IN CHRISTUS…

Satan weet dat als hij je kan weerhouden te begrijpen wie je bent in Christus, hij je kan tegenhouden om de volwassenheid en de vrijheid te ervaren die je erfdeel zijn als kind van God.
Het begint allemaal met het voor eens en altijd vaststellen van het feit dat God onze liefhebbende Vader is en dat wij als Zijn kinderen zijn aangenomen. We dienen God niet om Zijn aanvaarding te verkrijgen; we zijn geaccepteerd en daarom dienen we God. We volgen Hem niet zodat we geliefd worden; we zijn geliefd, daarom volgen we Hem. Alles wat we doen is een reactie op Zijn liefde.

Want – IN CHRISTUS…

…ben ik geaccepteerd

Johannes 1:12 Ik ben een kind van God.
Johannes 15:15 Ik ben een vriend van Christus.
Romeinen 5:1 Ik ben rechtvaardig verklaard.
1 Korintiërs 6:17 Ik ben verbonden met de Heer, één van geest met Hem.
1 Korintiërs 6:19-20 Ik ben gekocht en betaald.
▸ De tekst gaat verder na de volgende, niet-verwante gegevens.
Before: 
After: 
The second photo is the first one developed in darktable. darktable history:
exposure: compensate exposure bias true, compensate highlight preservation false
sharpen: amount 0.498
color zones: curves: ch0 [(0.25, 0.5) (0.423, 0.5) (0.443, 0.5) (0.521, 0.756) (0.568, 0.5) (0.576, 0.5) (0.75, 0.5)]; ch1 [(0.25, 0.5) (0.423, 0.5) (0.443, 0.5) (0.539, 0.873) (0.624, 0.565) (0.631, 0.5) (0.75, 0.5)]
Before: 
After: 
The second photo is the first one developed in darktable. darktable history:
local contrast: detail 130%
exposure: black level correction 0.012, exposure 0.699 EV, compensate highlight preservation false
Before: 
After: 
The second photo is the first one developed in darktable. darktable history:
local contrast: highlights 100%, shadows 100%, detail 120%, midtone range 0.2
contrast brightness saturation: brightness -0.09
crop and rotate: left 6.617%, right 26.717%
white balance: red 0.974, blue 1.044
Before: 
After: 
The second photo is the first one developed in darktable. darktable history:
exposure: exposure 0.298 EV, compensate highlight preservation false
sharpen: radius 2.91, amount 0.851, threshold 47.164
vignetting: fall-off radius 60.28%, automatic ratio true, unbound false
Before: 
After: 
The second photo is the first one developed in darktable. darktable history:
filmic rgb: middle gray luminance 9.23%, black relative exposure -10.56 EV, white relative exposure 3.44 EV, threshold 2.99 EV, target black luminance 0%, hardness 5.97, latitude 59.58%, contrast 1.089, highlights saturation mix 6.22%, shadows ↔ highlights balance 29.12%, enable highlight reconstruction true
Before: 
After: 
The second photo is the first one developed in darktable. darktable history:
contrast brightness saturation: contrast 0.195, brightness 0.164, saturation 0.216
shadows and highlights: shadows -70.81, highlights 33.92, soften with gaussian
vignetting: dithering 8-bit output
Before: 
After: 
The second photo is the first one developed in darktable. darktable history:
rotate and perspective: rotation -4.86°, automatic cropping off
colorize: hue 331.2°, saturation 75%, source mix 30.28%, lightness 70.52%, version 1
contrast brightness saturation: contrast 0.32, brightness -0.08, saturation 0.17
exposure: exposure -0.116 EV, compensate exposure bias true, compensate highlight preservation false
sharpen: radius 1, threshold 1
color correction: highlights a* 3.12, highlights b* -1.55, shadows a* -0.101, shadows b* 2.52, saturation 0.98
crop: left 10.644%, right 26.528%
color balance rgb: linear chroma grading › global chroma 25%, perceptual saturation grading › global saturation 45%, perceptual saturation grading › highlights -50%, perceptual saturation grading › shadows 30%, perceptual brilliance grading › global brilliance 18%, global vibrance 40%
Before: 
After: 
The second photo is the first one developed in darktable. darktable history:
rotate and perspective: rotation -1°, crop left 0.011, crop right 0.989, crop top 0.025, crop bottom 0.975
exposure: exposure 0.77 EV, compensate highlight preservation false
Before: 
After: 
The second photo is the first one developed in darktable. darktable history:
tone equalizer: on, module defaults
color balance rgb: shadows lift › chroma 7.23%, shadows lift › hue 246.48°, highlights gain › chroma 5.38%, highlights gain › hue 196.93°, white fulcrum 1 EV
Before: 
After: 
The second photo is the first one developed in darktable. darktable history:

Ik ben Gods eigendom.
1 Korintiërs 12:27 Ik ben een lid van het lichaam van Christus.
Efeziërs 1:1 Ik ben een heilige.
Efeziërs 1:5 Ik ben door God als Zijn kind geadopteerd.
Kolossenzen 1:14 Ik ben verlost en al mijn zonden zijn vergeven.
Kolossenzen 2:10 Ik ben volmaakt in Christus.

…ben ik verzekerd
Romeinen 8:1-2 Ik ben voor eeuwig vrij van veroordeling.
Romeinen 8:28 Ik ben verzekerd dat alle dingen medewerken ten goede.
Romeinen 8:31-34 Ik weet dat niemand mij nog kan veroordelen.
Romeinen 8:35-39 Ik kan nooit meer gescheiden worden van de liefde van God.
2 Korintiërs 1:21-22 Ik ben bevestigd in, gezalfd en verzegeld door God.
Kolossenzen 3:3 Ik ben met Christus verborgen in God.
Filippenzen 1:6 Ik ben er zeker van dat God het goede werk dat Hij in mij begonnen is ook zal afmaken.
Filippenzen 3:20 Ik ben een hemelburger.
2 Timoteüs 1:7 Ik heb geen geest ontvangen van lafhartigheid, maar van kracht, liefde en bezonnenheid.
Hebreeën 4:16 Ik ontvang genade/barmhartigheid wanneer ik ze nodig heb.
1 Johannes 5:18 Ik ben uit God geboren en de boze heeft geen vat op mij.

…ben ik waardevol
Matteüs 5:13-14 Ik ben het zout der aarde en het licht van de wereld.
Johannes 15:1,5 Ik ben een rank aan de ware wijnstok, kanaal van Zijn leven.
Johannes 15:16 Ik ben uitgekozen en aangewezen om vrucht te dragen.
Handelingen 1:8 Ik ben een persoonlijke getuige van Christus.
1 Korintiërs 3:16 Ik ben Gods tempel.
2 Korintiërs 5:17-21 Ik ben een kanaal voor Gods verzoening in Christus.
2 Korintiërs 6:1 Ik ben Gods medewerker.
Efeziërs 2:6 Ik bekleed in Christus een plaats in de hemelse gewesten.
Efeziërs 2:10 Ik ben Gods maaksel.
Efeziërs 3:12 Ik mag met vrijmoedigheid en vertrouwen tot God naderen.
Filippenzen 4:13 Ik vermag alle dingen door Christus die mij kracht geeft.